Sharpless, the American Consul, is one of the most innovative of Puccini’s narrative characters. This baritone part, a voice type traditionally reserved for the antagonist, here plays the role of a Greek chorus, warning Pinkerton (and the audience) of the approaching catastrophe and commenting on it afterwards. As Sharpless, on Thursday Lester Lynch seemed to have some difficulties in terms of power in the first act, but by the second his voice bloomed into a well-rounded sound that carried throughout TPAC’s very difficult hall. His acting was delightful, at times humorous and at others reprimanding.

If Sharpton communicated the wrongs in Pinkerton’s seduction, Suziki, played by the wonderful Cassandra Zoe Velasco, expressed the pain that it inflicted on Butterfly. At the end of the second act, her flower duet with Butterfly was delightful when their voices gently blended in a magical moment as cherry blossoms floated down from above.

Suzuki (Cassandra Zoe Velasco) and Butterfly (Image: Anthony Popolo)

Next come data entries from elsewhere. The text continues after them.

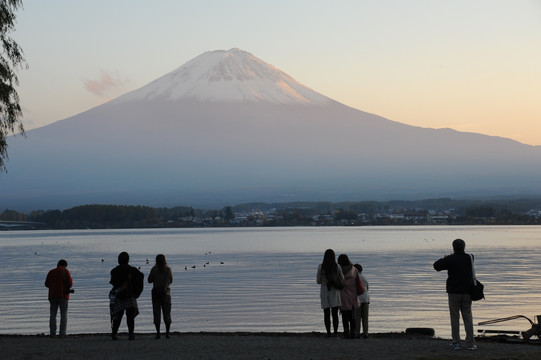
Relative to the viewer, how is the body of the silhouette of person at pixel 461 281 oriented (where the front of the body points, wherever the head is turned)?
away from the camera

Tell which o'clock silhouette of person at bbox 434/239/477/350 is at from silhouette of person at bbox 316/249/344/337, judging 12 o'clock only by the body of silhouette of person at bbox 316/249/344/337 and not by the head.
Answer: silhouette of person at bbox 434/239/477/350 is roughly at 4 o'clock from silhouette of person at bbox 316/249/344/337.

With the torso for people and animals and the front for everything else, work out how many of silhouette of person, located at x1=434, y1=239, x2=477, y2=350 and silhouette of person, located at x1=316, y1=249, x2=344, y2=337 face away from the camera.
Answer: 2

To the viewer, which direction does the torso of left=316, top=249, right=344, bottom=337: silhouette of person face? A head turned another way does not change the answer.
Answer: away from the camera

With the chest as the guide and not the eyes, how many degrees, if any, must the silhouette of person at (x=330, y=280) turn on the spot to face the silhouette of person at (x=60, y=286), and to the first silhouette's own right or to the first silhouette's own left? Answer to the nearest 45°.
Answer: approximately 90° to the first silhouette's own left

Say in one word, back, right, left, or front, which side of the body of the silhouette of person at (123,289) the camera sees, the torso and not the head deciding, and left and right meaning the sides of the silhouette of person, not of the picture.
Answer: back

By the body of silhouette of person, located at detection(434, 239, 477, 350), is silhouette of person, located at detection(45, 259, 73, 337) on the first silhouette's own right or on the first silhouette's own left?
on the first silhouette's own left
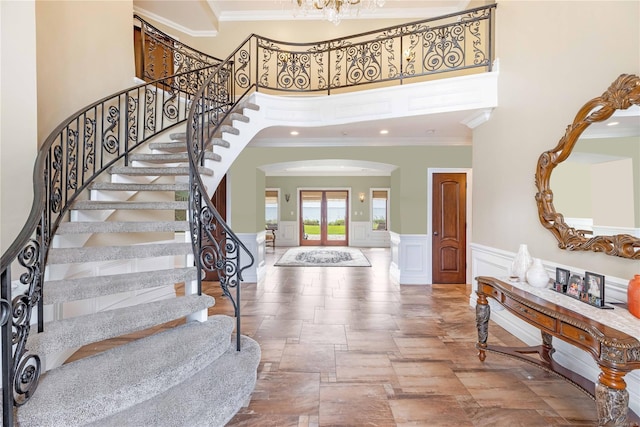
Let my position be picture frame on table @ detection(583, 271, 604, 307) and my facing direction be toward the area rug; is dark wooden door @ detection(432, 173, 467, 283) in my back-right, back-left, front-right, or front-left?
front-right

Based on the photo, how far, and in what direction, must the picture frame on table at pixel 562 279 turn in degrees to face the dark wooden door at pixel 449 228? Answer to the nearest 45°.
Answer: approximately 90° to its right

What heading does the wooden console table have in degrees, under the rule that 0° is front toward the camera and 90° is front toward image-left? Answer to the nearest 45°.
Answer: approximately 45°

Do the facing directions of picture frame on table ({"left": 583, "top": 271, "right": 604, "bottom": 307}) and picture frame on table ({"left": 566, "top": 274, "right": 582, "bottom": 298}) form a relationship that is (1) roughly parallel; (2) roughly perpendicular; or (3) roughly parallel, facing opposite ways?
roughly parallel

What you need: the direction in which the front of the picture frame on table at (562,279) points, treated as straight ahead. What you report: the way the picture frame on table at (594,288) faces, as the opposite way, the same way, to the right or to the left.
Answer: the same way

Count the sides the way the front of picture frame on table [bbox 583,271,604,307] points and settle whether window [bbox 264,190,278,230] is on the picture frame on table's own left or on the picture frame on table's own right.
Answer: on the picture frame on table's own right

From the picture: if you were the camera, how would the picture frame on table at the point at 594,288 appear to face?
facing the viewer and to the left of the viewer

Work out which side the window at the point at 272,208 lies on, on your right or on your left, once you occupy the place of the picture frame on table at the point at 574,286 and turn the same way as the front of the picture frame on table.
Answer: on your right

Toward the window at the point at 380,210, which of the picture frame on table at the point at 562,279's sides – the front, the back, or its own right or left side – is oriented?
right

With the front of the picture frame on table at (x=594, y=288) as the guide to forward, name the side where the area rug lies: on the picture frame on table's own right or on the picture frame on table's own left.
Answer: on the picture frame on table's own right

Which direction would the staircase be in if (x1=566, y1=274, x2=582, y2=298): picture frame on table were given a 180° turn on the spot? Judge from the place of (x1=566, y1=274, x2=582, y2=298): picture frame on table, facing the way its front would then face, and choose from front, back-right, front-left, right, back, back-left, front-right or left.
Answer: back

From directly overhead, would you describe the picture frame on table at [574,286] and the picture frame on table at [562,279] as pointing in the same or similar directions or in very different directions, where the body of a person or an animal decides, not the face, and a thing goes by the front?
same or similar directions

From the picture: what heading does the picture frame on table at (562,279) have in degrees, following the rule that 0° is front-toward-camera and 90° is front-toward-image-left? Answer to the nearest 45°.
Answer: approximately 45°
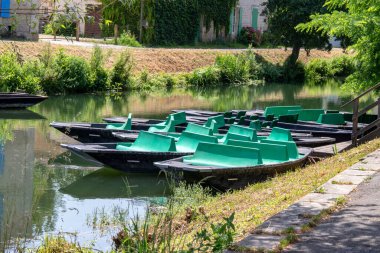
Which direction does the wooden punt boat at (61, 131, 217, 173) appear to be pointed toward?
to the viewer's left

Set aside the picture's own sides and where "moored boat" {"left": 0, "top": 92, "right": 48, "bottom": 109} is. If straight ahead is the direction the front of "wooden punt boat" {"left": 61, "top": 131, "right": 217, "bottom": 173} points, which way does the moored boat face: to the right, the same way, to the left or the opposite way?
the opposite way

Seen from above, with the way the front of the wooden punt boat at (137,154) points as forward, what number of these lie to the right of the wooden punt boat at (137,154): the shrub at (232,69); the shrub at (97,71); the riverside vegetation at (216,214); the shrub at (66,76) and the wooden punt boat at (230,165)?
3

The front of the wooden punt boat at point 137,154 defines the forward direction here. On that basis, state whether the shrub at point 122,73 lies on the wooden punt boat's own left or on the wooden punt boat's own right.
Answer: on the wooden punt boat's own right

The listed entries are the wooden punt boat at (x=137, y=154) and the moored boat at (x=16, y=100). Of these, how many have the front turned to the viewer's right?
1

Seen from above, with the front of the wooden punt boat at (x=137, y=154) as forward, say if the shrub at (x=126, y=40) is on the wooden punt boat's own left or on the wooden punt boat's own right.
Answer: on the wooden punt boat's own right

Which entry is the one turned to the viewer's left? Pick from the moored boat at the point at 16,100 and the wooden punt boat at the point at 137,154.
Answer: the wooden punt boat

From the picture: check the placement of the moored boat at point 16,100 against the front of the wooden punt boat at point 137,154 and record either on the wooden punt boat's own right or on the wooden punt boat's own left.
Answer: on the wooden punt boat's own right

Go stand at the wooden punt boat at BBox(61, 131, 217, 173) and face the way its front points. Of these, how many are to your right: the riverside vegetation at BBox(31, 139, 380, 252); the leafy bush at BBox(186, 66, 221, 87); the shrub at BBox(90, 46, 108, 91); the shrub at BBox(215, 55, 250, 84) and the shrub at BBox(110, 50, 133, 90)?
4

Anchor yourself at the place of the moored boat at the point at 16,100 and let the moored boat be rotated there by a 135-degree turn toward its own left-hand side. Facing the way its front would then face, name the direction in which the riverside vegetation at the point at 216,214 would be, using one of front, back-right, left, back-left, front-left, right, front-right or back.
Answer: back-left

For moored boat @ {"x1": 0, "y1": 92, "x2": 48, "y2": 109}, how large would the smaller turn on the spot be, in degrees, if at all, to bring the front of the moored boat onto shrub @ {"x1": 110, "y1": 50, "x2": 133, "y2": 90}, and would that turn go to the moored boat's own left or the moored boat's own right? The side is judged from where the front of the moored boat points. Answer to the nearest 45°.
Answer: approximately 45° to the moored boat's own left

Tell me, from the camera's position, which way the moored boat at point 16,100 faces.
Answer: facing to the right of the viewer

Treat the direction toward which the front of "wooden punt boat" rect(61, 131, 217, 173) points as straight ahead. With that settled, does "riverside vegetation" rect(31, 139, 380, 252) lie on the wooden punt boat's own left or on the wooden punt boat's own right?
on the wooden punt boat's own left

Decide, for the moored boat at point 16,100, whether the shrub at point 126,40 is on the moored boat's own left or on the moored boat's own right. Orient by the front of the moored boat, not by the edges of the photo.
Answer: on the moored boat's own left

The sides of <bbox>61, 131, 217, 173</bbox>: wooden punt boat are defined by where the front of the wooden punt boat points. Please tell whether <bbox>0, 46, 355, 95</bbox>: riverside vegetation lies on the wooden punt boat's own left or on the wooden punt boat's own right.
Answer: on the wooden punt boat's own right

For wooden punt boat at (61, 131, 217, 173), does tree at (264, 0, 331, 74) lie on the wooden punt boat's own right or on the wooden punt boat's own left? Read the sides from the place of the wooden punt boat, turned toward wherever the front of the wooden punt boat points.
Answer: on the wooden punt boat's own right
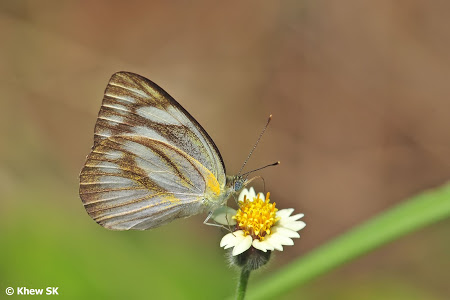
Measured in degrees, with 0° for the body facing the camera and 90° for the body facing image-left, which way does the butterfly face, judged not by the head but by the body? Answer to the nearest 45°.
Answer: approximately 270°
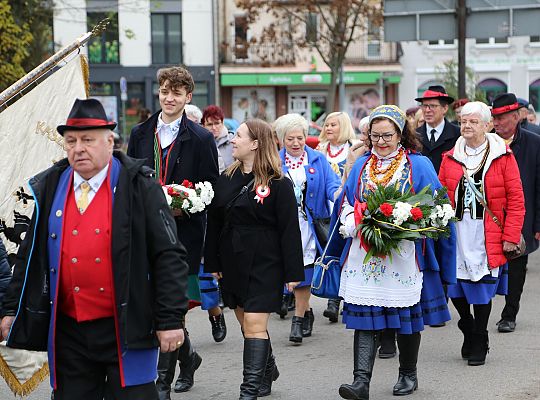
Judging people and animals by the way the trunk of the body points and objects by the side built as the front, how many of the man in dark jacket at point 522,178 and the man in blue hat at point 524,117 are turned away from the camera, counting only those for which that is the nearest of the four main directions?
0

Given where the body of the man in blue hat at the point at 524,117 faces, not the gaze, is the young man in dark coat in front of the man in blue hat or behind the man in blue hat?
in front

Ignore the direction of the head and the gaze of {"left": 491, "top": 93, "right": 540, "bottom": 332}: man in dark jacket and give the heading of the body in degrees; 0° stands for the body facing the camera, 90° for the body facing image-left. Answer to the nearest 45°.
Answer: approximately 45°

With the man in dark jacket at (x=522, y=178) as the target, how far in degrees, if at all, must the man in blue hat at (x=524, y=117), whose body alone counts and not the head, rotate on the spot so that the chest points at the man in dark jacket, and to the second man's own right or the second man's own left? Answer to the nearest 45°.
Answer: approximately 45° to the second man's own left

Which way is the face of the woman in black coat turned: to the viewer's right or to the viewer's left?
to the viewer's left

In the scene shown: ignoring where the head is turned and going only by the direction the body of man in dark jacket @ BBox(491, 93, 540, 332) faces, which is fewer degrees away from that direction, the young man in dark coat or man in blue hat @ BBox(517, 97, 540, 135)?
the young man in dark coat

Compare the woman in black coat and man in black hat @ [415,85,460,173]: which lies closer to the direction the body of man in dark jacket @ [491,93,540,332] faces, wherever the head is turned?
the woman in black coat

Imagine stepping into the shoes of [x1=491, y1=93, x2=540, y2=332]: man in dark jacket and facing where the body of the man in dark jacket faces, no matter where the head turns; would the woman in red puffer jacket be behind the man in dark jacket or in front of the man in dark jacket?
in front
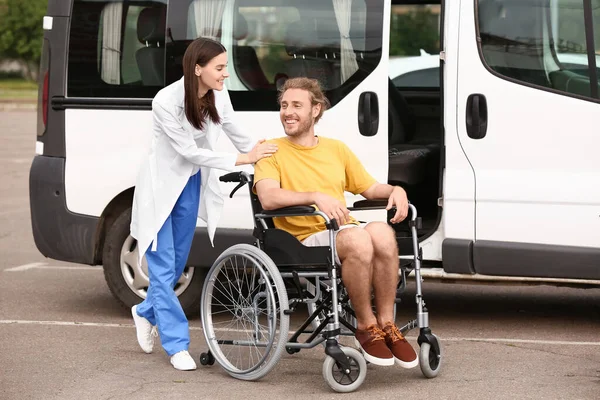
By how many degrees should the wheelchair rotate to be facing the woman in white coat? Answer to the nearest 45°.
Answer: approximately 180°

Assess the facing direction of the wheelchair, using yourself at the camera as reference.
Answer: facing the viewer and to the right of the viewer

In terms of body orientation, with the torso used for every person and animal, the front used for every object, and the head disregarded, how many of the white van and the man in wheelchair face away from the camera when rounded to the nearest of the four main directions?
0

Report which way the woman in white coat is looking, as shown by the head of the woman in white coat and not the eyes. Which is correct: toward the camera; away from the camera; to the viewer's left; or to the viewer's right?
to the viewer's right

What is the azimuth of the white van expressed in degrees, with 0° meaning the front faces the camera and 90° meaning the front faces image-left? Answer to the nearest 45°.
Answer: approximately 270°

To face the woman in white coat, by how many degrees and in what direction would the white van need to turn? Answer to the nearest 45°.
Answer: approximately 135° to its right

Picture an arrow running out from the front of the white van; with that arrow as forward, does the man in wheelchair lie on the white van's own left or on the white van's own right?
on the white van's own right

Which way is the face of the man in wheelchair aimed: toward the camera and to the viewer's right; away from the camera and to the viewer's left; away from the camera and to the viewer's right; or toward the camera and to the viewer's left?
toward the camera and to the viewer's left

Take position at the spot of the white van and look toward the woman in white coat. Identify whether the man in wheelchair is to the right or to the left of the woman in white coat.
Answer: left

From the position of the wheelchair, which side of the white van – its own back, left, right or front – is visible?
right
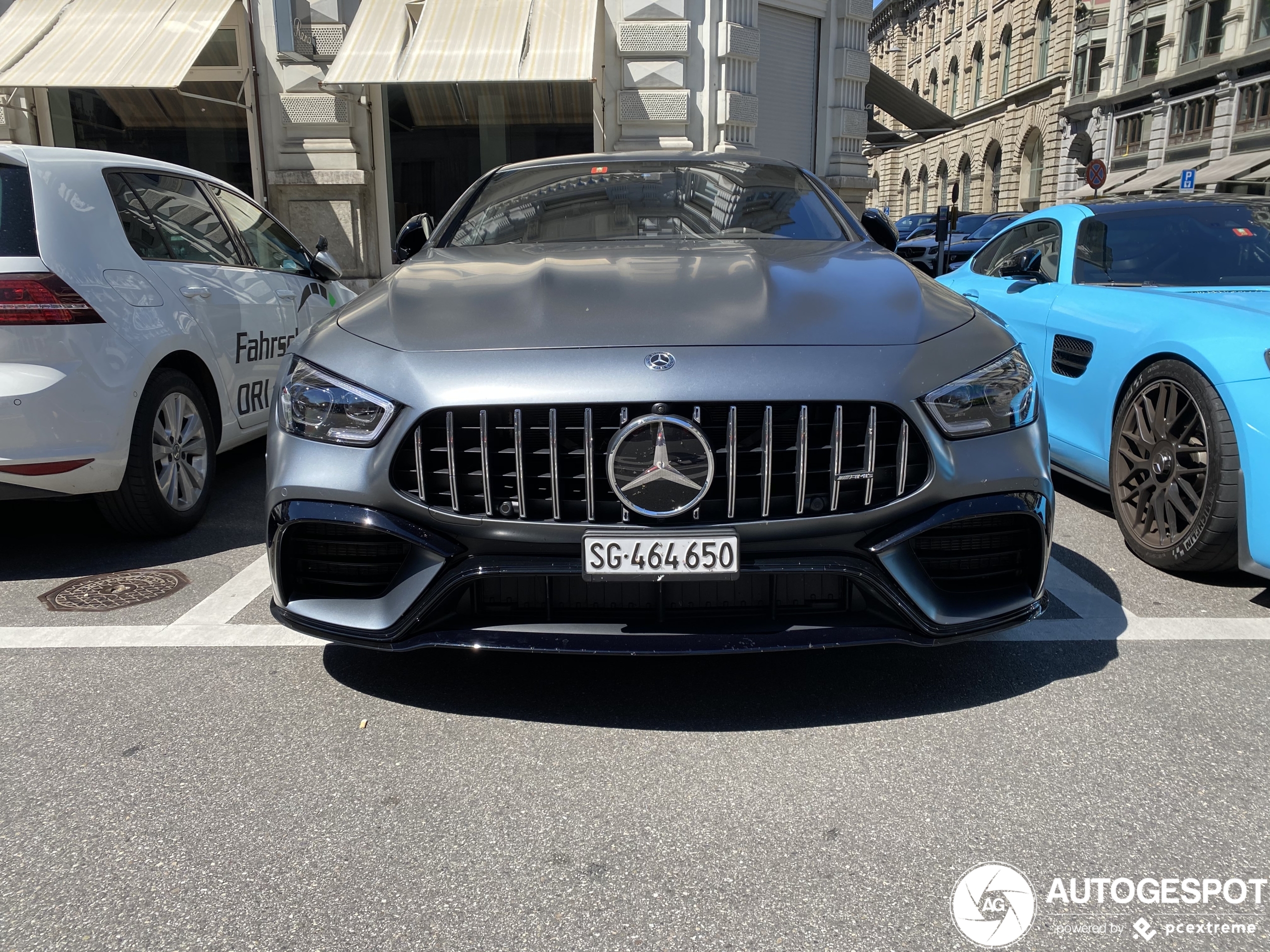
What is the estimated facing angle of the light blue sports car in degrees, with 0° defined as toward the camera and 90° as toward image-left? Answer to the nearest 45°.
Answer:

Joel Sorensen, as the marriage broker Goro, was pretty darn funny, as was Brent Hetherington as Prince Yamadori (Hetherington doubled well as “The Bonze”). The blocking of the production was genius with Kate Pinkerton (Sara Krigger) innocently invading Butterfly’s space and privacy; an encroachment on Butterfly’s world that served as an immediate and symbolic expression of Western imperialism’s influence on the East.

In all Director John Hoomes has pulled off another success and it bodes quite well for a fun season of Nashville Opera, which will return in December with a production of Gian Carlo Menotti’s holiday opera Amahl and the Night Visitors.